## Data to process
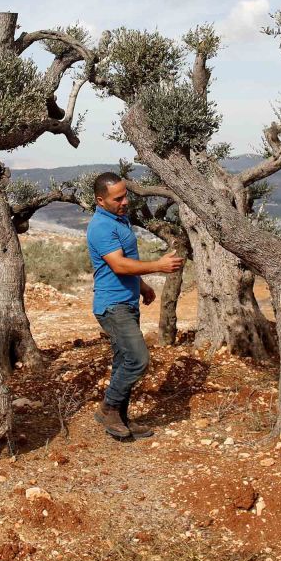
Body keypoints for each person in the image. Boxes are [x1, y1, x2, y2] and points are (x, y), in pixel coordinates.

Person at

==

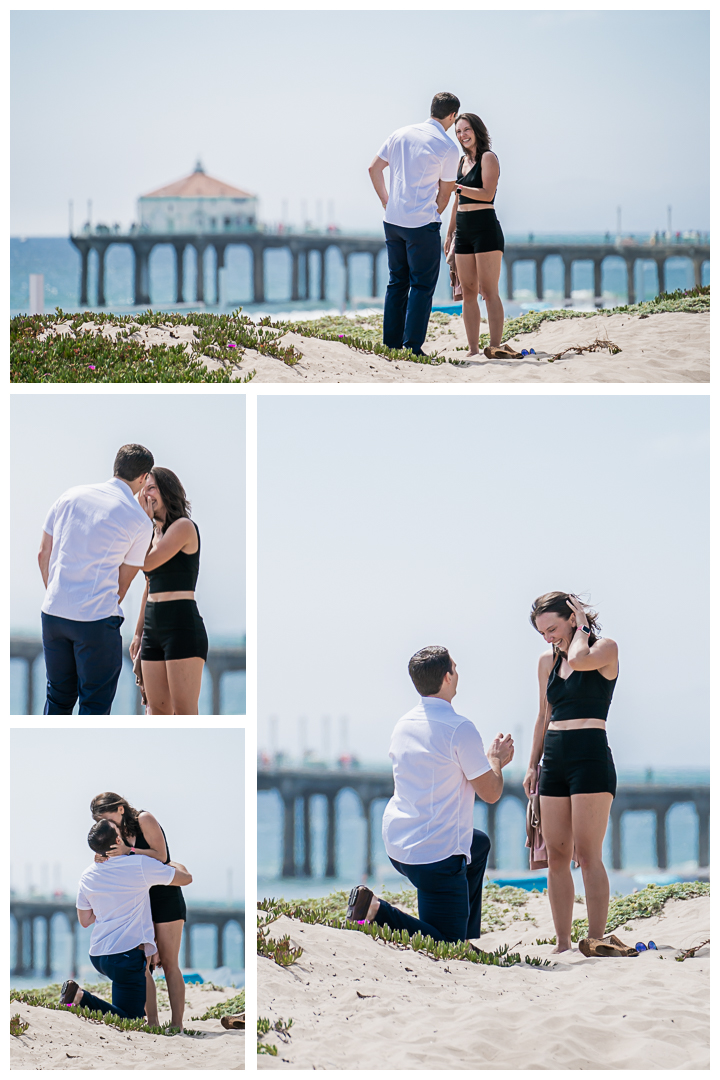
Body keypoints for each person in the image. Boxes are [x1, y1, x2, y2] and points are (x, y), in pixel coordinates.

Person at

==

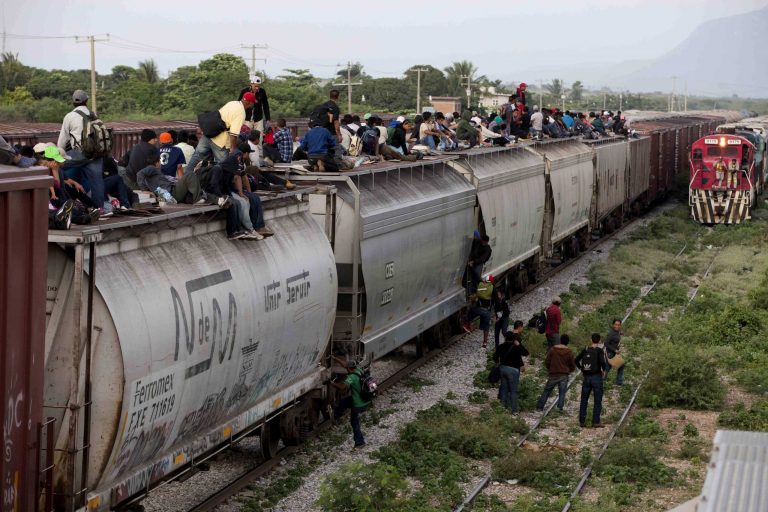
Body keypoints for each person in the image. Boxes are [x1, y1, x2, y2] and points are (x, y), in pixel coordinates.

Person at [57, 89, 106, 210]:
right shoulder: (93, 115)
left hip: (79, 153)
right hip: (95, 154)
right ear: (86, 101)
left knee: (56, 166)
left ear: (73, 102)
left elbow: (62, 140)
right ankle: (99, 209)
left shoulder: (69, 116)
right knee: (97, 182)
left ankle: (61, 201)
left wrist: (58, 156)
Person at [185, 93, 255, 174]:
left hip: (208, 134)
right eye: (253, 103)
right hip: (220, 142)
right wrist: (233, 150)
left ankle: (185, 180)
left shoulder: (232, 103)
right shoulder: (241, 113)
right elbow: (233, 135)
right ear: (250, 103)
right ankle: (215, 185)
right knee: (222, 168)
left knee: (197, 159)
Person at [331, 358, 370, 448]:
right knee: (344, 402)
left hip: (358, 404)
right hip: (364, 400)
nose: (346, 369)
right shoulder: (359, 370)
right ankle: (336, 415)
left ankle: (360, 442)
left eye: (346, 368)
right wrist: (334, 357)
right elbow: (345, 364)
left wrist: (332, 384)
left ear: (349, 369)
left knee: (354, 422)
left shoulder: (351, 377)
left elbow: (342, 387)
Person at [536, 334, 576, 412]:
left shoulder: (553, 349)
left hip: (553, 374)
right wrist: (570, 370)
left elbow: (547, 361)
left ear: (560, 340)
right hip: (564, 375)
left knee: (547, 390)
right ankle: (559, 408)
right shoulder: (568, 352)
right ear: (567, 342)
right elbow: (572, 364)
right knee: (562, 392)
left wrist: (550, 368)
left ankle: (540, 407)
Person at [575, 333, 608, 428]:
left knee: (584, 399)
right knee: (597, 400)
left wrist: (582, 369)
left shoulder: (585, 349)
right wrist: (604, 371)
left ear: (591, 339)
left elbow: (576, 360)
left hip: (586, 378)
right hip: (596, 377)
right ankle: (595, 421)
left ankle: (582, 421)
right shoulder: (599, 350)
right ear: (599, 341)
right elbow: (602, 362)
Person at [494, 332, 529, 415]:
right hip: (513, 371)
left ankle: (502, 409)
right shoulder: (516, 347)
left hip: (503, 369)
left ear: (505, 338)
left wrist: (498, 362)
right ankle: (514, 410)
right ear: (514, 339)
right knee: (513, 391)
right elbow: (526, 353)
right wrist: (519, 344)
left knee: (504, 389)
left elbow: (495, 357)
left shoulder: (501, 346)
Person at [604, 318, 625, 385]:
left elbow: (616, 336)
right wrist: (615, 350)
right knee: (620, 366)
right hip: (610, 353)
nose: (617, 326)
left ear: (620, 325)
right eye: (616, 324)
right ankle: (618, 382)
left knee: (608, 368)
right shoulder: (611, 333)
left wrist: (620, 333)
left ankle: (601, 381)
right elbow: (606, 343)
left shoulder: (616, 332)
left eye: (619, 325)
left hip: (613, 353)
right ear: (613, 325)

## What is expected
Look back at the data above. Transcribe exactly the lines starting at the line that contains "left elbow: (342, 387)" and ending at the line that contains "left wrist: (498, 362)".

## Output of the task
left elbow: (342, 387)
Person at [536, 334, 576, 412]:
left shoulder: (553, 349)
left hip: (553, 374)
right wrist: (570, 370)
left elbow: (547, 361)
left ear: (560, 340)
right hip: (564, 375)
left knee: (547, 390)
right ankle: (559, 408)
right shoulder: (568, 352)
right ear: (567, 342)
right elbow: (572, 364)
right knee: (562, 392)
left wrist: (550, 368)
left ankle: (540, 407)
Person at [575, 333, 608, 428]:
left knee: (584, 399)
right knee: (597, 400)
left wrist: (582, 369)
left shoulder: (585, 349)
right wrist: (604, 371)
left ear: (591, 339)
left elbow: (576, 360)
left hip: (586, 378)
right hip: (596, 377)
right ankle: (595, 421)
left ankle: (582, 421)
right shoulder: (599, 350)
right ear: (599, 341)
right elbow: (602, 362)
Person at [494, 332, 529, 415]:
right hip: (513, 371)
left ankle: (502, 409)
right shoulder: (516, 347)
left hip: (503, 369)
left ear: (505, 338)
left wrist: (498, 362)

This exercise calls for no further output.